Acting as a Liaison to Help Develop Secure Web Applications


A challenge that has developed in our work with US federal clients is taking a system that we develop here at RTI through the certification and accreditation (C&A) process and receiving an Authority to Operate (ATO). To date, we have at least 1t systems that have undergone C&A. One of my early learning experiences was working with the US Department of Homeland Security on a moderate impact web application that was developed and hosted at RTI. In this experience, I learned to act as an effective liaison between our development group and the DHS directorate’s security office.

As a member of our software quality assurance group, I was drafted into the development effort to help research and respond to DHS information requests. Gradually, I learned more about the system and the process and was allowed to take on more responsibility liaising with the client, eventually becoming the information system security officer (ISSO). Also, as our clients increased their security awareness and the demand for security experience increased, I became the “security guru” for multiple projects across multiple clients that include SAMHSA and CDC.

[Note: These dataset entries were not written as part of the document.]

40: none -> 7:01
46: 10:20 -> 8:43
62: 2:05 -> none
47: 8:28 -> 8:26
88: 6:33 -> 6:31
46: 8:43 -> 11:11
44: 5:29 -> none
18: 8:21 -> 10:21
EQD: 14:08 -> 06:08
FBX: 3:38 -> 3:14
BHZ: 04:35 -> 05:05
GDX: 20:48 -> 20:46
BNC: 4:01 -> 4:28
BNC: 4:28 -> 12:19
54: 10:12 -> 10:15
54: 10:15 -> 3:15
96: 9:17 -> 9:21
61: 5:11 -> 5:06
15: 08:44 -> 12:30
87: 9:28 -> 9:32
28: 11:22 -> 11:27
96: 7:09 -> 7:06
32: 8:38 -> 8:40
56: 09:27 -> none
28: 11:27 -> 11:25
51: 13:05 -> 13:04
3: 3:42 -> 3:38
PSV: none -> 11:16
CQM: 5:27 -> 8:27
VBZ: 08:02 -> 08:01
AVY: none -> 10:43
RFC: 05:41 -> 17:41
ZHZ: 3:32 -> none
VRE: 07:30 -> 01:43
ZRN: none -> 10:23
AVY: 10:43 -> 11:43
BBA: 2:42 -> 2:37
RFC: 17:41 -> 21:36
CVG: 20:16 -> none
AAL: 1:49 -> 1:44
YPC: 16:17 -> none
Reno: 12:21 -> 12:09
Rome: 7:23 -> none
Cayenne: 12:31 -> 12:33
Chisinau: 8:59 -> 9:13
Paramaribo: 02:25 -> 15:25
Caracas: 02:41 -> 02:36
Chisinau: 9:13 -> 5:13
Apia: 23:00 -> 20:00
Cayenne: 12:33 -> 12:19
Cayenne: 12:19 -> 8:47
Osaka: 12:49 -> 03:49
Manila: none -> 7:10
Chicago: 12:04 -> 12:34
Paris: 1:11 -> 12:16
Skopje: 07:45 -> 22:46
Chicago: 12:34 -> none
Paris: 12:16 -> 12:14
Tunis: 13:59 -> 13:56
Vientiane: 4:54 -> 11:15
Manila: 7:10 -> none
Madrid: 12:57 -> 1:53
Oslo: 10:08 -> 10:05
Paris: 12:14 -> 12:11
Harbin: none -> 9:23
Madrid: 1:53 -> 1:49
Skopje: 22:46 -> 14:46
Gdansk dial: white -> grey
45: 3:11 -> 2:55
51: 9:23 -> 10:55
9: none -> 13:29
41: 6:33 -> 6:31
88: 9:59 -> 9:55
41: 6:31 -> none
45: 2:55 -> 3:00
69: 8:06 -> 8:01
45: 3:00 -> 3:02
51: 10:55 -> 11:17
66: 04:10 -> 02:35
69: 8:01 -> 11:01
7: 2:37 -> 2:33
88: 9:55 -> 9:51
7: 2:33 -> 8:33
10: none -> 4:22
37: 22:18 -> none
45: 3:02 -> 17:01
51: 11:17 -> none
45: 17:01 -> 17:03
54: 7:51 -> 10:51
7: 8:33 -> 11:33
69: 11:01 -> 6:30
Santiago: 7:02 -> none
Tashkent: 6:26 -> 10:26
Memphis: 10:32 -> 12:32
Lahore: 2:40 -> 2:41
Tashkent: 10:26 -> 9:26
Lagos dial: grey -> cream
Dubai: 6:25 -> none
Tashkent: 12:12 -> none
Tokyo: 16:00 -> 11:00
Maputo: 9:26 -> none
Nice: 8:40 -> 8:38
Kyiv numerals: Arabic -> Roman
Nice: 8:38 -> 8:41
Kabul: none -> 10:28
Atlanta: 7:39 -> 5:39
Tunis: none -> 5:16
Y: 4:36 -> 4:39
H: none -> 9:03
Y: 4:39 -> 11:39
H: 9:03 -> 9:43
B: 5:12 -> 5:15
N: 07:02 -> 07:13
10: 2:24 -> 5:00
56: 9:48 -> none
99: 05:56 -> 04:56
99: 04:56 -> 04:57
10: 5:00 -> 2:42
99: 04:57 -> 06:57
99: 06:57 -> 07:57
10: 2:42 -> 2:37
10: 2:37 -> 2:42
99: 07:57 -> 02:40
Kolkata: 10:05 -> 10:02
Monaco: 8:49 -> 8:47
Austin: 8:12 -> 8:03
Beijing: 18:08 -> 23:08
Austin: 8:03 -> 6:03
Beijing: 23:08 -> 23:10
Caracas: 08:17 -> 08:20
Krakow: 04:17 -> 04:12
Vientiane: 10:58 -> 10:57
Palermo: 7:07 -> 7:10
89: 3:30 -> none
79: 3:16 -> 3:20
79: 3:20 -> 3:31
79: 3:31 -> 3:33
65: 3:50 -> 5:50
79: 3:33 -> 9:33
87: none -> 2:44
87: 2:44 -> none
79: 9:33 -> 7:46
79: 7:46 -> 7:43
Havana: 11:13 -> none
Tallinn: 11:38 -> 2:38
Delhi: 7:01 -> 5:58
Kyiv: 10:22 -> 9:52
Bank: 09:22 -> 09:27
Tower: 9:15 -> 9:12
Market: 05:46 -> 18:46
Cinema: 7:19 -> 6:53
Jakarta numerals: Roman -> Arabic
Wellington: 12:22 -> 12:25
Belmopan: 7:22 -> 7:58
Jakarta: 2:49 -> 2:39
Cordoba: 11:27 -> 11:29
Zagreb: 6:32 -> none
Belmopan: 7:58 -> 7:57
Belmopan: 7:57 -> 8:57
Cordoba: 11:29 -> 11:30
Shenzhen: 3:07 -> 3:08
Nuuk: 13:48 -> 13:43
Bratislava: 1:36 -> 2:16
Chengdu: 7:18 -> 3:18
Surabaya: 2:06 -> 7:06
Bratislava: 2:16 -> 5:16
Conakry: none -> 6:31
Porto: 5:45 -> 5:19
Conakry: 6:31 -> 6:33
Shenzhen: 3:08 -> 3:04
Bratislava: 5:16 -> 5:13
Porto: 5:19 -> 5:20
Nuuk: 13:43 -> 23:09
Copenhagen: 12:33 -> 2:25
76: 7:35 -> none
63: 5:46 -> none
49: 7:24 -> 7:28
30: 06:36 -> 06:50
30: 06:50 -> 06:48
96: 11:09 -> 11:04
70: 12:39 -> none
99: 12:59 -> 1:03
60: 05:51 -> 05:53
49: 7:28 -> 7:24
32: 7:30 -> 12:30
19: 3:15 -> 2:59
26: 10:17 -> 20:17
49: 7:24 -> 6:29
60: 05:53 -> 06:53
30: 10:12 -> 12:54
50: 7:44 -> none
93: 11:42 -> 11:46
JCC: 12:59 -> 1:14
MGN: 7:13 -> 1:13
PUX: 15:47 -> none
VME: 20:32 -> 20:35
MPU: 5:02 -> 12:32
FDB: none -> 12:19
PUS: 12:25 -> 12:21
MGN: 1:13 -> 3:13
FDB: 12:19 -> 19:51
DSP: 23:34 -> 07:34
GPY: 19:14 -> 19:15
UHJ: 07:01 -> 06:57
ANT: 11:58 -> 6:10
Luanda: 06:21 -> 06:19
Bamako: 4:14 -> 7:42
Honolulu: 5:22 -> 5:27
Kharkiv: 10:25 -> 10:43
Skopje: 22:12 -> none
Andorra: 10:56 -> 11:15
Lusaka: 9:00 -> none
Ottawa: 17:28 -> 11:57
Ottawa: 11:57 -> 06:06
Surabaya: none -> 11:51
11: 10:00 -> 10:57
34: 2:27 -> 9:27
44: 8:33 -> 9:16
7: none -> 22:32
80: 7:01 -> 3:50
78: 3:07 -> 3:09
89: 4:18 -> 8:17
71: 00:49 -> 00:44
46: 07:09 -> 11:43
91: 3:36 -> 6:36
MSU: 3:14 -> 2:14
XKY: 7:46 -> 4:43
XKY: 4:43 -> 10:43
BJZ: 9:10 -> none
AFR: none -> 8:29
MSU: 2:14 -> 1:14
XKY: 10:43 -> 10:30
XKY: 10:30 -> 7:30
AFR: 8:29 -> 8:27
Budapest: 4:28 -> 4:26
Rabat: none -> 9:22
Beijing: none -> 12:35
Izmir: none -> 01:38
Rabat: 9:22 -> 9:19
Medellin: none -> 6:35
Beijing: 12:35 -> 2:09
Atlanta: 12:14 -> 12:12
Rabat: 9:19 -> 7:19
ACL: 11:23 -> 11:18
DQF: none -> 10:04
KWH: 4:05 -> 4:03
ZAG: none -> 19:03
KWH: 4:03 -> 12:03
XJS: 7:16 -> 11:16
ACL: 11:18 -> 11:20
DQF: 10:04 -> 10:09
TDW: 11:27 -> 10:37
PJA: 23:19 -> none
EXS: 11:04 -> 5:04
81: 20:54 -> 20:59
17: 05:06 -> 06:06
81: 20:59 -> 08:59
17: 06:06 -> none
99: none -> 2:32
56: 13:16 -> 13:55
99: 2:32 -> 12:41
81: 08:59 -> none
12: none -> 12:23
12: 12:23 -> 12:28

In graduate school, I taught literature and writing, and conducted my own research. I translated this experience to help development teams document their systems and to learn and apply the C&A fundamentals quickly. As an ISSO, I implemented processes to develop and maintain documentation and helped develop and maintain excellent communications between our development team and our client. One aspect of these communications was becoming the point of contact through which most communications were funneled. This allowed me to respond if I had the necessary information, or contact the appropriate person and gather information as needed.

We were able to meet our overall goals of hosting a successful, operating website in a secure environment, maintaining all applicable security standards, and meeting the client’s expectations and requirements.

Part of meeting these goals meant responding quickly to our client’s requests. We provided all information as requested, operated transparently (i.e., open and above-board communication), asked questions in a clear and respectful manner, and maintained civility in all our interactions.

It also meant operating in as proactively as possible. In addition to addressing client requests, we maintained a shared drive in which we placed all new documents and maintained archives that required regular updates and maintenance. Documents included the system security plan, the contingency plan, the incident response plan, and change control requests and documentation, among others.

Updated documentation was crucial for our first recertification effort. The client examined artifacts carefully. Due to the diligence of the project team, we were able to assemble a package that gave us recertification with only five minimal Plan of Action and Milestones (POAM) items to correct.

Other process examples include working with our IT system administrators to develop a plan to implement the required DHS Windows Hardening Guidelines. With nearly 220 items on the checklist, we devised logical groups, and then implemented and tested items.

I also serve as a filter for feedback from clients to our project team members and for communicating back to the client to help clarify issues. For example, our project developer might have a question about how the client wants a NIST control implemented. I contact the client ISSO and gather information.

Process and learning pay off. When our system was selected for an Independent Verification and Validation (IV&V), we were well-equipped with documentation and processes.